▶ **GIVEN RECORDS**
Start of Block
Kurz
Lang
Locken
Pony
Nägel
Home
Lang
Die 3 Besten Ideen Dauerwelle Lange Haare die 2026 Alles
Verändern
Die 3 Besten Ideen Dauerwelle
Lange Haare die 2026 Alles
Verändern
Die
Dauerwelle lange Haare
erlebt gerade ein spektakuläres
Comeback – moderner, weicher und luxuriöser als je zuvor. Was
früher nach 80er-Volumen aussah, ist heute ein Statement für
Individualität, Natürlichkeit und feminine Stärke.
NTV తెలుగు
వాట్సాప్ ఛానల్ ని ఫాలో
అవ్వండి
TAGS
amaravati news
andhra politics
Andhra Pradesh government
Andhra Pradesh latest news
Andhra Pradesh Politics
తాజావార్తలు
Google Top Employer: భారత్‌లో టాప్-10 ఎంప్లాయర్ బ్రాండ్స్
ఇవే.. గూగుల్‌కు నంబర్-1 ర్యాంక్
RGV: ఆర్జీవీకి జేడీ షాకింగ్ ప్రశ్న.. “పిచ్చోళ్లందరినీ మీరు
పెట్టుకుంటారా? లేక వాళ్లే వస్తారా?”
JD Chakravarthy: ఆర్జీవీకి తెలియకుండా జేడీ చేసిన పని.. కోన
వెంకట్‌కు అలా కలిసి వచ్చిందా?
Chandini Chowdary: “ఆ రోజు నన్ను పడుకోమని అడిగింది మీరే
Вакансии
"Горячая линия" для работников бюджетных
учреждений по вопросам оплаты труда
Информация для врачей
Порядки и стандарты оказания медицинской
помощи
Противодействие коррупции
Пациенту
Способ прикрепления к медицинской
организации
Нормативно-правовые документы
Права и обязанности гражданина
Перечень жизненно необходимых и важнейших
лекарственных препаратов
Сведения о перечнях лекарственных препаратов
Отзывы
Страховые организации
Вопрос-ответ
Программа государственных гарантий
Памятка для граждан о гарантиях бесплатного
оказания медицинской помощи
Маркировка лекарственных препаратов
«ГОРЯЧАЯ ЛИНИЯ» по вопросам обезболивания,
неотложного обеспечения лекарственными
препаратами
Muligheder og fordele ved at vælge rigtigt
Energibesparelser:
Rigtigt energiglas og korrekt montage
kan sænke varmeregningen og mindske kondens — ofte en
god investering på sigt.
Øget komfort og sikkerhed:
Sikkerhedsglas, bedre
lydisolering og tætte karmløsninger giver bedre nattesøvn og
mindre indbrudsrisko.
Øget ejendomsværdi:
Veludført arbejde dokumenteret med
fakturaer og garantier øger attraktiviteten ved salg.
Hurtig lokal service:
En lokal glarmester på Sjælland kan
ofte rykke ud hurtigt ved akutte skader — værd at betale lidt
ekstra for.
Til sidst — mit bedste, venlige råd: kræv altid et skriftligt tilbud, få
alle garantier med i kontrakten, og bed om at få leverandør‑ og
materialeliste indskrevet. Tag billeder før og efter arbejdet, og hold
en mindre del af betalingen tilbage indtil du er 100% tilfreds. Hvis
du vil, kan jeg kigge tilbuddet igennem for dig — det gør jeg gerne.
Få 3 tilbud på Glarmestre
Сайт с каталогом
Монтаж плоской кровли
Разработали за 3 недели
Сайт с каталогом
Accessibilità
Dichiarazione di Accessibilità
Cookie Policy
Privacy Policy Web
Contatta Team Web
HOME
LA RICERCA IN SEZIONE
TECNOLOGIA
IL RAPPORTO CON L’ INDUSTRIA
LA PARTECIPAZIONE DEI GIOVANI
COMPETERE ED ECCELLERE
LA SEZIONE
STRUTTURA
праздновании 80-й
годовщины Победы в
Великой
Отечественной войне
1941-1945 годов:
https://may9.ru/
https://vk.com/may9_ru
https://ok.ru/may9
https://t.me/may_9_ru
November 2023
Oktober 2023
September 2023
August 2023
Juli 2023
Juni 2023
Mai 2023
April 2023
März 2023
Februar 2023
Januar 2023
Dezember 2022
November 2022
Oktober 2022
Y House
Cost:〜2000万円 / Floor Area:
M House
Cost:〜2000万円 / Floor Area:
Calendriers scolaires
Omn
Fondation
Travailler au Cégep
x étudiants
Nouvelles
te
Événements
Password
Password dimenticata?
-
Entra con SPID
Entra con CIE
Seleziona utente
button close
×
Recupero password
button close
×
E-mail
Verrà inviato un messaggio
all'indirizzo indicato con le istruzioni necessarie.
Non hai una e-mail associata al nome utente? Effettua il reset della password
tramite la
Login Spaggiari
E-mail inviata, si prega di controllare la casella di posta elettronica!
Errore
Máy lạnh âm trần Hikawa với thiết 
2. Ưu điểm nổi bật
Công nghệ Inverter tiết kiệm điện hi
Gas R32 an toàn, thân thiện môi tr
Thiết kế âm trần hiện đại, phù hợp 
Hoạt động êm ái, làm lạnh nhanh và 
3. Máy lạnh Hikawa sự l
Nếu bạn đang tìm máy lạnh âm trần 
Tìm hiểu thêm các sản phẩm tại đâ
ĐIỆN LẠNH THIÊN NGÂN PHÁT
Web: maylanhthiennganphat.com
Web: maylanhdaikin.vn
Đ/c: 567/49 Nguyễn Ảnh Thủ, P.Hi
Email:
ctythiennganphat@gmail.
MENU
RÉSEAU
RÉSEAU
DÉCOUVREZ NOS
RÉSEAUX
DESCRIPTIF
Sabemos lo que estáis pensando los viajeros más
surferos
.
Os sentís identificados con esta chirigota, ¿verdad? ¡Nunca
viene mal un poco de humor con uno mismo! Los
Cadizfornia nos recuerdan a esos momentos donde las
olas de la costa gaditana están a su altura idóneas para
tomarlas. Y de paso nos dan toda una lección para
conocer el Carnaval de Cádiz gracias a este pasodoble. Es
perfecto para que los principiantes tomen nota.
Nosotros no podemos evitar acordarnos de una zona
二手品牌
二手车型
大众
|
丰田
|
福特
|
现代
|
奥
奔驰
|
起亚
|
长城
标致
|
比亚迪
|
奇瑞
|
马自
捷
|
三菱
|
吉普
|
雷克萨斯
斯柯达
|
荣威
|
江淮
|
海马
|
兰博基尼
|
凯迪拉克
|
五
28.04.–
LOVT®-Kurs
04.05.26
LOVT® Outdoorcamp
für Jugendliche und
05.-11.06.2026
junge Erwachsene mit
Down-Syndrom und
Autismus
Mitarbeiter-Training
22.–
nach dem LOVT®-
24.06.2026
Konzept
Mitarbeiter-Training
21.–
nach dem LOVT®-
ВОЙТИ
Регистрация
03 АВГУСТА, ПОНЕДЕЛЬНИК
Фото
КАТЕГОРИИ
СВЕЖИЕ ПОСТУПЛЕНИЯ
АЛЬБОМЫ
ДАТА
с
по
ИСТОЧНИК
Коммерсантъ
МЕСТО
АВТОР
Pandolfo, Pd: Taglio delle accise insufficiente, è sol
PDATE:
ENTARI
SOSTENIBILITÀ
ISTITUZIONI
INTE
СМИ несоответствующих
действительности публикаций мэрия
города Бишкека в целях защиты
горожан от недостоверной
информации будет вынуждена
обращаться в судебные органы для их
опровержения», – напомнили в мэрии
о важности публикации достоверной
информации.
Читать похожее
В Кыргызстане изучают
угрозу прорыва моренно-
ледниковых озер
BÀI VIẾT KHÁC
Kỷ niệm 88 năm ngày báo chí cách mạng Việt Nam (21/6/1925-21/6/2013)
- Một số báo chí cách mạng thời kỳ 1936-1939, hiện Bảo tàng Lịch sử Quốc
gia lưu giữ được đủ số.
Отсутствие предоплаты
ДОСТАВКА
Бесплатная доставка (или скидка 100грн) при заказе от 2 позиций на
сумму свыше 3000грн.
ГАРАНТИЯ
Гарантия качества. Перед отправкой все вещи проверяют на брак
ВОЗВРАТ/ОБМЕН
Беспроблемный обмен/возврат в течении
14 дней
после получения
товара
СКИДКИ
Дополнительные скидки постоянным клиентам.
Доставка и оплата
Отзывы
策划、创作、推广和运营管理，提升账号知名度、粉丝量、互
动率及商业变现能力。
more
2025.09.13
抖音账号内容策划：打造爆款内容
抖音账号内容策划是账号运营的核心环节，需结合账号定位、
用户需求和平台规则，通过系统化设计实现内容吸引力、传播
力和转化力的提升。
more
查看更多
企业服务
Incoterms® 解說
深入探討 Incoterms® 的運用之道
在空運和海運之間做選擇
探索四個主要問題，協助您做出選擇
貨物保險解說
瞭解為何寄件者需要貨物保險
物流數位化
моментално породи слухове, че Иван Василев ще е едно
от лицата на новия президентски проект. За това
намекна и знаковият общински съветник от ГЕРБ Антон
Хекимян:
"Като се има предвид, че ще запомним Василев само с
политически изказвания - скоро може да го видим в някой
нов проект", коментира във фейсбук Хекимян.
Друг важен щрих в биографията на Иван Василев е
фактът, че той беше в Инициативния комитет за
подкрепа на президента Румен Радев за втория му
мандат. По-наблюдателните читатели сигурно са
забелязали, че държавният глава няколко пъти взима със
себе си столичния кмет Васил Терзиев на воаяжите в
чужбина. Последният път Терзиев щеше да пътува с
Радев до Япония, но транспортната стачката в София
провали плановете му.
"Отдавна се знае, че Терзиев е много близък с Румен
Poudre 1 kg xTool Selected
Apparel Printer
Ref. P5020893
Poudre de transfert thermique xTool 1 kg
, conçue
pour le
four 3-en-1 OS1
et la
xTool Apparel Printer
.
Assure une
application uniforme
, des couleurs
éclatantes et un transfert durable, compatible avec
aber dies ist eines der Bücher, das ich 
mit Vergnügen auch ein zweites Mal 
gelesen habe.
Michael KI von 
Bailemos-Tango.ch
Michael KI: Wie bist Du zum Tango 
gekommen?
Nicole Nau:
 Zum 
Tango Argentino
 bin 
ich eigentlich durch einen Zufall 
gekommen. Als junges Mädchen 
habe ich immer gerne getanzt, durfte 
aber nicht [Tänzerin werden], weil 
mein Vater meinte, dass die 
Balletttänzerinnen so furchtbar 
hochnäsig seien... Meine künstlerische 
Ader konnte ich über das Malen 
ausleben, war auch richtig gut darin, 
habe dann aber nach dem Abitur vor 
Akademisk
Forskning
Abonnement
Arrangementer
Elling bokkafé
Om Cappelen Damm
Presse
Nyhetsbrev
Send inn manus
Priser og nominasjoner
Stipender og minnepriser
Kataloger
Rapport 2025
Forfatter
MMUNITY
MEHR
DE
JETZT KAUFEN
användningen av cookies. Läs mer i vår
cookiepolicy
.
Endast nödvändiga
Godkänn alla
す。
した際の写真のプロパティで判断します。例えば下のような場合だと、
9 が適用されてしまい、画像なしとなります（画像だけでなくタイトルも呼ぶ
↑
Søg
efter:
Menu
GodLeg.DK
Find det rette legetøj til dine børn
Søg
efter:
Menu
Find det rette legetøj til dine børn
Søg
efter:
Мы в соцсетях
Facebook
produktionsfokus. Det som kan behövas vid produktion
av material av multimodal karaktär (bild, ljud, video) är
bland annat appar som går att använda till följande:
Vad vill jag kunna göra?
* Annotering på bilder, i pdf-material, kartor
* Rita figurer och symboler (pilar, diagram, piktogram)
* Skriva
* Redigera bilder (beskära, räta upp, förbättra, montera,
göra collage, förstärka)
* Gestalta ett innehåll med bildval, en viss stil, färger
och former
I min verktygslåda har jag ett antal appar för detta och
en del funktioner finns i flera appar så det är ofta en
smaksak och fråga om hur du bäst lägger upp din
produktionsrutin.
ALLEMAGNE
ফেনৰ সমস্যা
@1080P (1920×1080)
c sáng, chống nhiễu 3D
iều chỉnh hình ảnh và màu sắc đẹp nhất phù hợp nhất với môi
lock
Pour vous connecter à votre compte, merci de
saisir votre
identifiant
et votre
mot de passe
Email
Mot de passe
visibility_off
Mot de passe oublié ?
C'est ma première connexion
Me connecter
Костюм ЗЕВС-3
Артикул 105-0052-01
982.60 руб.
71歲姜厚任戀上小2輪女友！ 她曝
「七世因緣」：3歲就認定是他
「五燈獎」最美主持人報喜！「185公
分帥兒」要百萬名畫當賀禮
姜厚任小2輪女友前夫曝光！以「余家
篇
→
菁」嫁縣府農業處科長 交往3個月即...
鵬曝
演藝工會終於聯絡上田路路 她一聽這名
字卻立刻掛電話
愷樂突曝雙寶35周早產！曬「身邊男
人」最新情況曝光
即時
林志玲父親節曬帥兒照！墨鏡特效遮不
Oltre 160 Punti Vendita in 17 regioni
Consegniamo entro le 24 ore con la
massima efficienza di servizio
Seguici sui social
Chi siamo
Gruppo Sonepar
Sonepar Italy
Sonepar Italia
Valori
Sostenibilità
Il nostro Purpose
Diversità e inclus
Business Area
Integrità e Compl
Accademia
End of Block
▶ **BRIEF**
Reproduce everything from the start of the material down to and including the line containing "erlebt gerade ein spektakuläres", keeping each line unchanged.

▶ **TASK ANSWER**
Kurz
Lang
Locken
Pony
Nägel
Home
Lang
Die 3 Besten Ideen Dauerwelle Lange Haare die 2026 Alles
Verändern
Die 3 Besten Ideen Dauerwelle
Lange Haare die 2026 Alles
Verändern
Die
Dauerwelle lange Haare
erlebt gerade ein spektakuläres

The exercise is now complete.